**Extracted text**
Tools/Encoding & Conversion/Timestamp Converter

Timestamp Converter

Paste any timestamp format and auto-detect. Convert between Unix, ISO 8601, .NET ticks, and more.

Current Unix Timestamp

Smart Timestamp Input

Paste any format: Unix seconds/ms, ISO 8601, RFC 2822, .NET ticks, or human-readable dates

Quick Presets

Or Pick a Date

Time Arithmetic

Add or subtract time from the converted timestamp (or now if none set)

Timezone Display

Unix timestamp vs ISO 8601 — when to use which

Unix timestamp (also called epoch time): seconds (or milliseconds, or microseconds) since 1970-01-01 00:00:00 UTC. Just a number: 1760000000.

ISO 8601: human-readable datetime string with explicit timezone: 2025-10-09T08:53:20Z.

  • Use Unix timestamp for storage, cross-language serialization, arithmetic (elapsed time), sorting, database indexes. Integers compare fast.

**Work request A**
Answer these from the timestamp converter page above, one answer per line, marked the same way:
(i) From what date and time does a Unix timestamp count?
(ii) Under "Time Arithmetic," what is used when no timestamp has been converted?
(iii) What example ISO 8601 string does the page give?
**Work request B**
Extend the timestamp converter page above, picking up right after its last bullet point.

**Supplied data**
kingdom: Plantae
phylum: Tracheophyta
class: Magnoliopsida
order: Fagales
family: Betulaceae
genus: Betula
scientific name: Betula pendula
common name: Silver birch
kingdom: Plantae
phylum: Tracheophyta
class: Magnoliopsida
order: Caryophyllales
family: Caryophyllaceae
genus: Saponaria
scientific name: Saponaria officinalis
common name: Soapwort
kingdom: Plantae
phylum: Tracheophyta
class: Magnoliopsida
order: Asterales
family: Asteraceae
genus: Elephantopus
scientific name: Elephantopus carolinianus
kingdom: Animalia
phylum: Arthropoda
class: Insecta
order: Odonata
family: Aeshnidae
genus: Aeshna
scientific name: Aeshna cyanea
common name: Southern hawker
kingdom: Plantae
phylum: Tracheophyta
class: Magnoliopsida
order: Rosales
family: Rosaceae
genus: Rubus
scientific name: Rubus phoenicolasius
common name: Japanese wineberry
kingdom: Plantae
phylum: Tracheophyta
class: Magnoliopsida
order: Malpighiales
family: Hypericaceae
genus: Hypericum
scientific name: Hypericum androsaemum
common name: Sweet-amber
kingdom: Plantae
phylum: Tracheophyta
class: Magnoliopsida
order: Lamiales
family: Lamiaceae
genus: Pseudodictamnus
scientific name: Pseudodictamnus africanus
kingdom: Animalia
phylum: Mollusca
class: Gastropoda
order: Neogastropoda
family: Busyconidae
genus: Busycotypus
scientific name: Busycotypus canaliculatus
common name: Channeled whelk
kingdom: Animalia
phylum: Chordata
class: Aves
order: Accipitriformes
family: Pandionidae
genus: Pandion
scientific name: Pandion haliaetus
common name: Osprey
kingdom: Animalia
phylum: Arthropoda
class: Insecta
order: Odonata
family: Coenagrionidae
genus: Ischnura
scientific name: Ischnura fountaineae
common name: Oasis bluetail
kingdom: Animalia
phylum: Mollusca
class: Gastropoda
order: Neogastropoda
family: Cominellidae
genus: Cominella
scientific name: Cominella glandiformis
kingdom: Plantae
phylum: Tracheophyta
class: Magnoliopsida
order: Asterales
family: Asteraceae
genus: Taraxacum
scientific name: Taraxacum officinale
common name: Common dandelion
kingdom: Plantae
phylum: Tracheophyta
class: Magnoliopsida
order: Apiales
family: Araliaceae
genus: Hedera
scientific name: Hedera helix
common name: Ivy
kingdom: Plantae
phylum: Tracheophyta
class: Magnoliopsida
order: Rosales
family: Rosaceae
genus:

**Expected answer A**
(i) 1970-01-01 00:00:00 UTC
(ii) Now (the current time)
(iii) 2025-10-09T08:53:20Z

**Expected answer B**
  • Use ISO 8601 for log files, API responses visible to humans, debugging, APIs documented for external consumers.
  • Never use local timezone formatting in storage or APIs. Always UTC or explicit offset. Many production bugs are stamped local-time.

Common mistake: storing seconds in one table and milliseconds in another. Always pick one precision per column and document it.

Discord timestamp format — embed dynamic times in messages

Discord renders <t:UNIX_TIMESTAMP:FORMAT> as a localized, relative or absolute time for every viewer. Their timezone, their locale.

Format codeExample output
<t:1760000000>October 9, 2025 2:23 PM
<t:1760000000:t>2:23 PM
<t:1760000000:T>2:23:20 PM
<t:1760000000:d>10/9/2025
<t:1760000000:D>October 9, 2025
<t:1760000000:f>October 9, 2025 2:23 PM
<t:1760000000:F>Thursday, October 9, 2025 2:23 PM
<t:1760000000:R>in 6 months / 2 years ago

Announce an event across a global community? Use <t:UNIX:F> and every member sees their own local time.

Converting timestamps in Python, JavaScript, Java, Go, C#

# Python
import time, datetime
time.time()                           # 1760000000.123  (float seconds since epoch)
int(time.time())                      # 1760000000      (seconds)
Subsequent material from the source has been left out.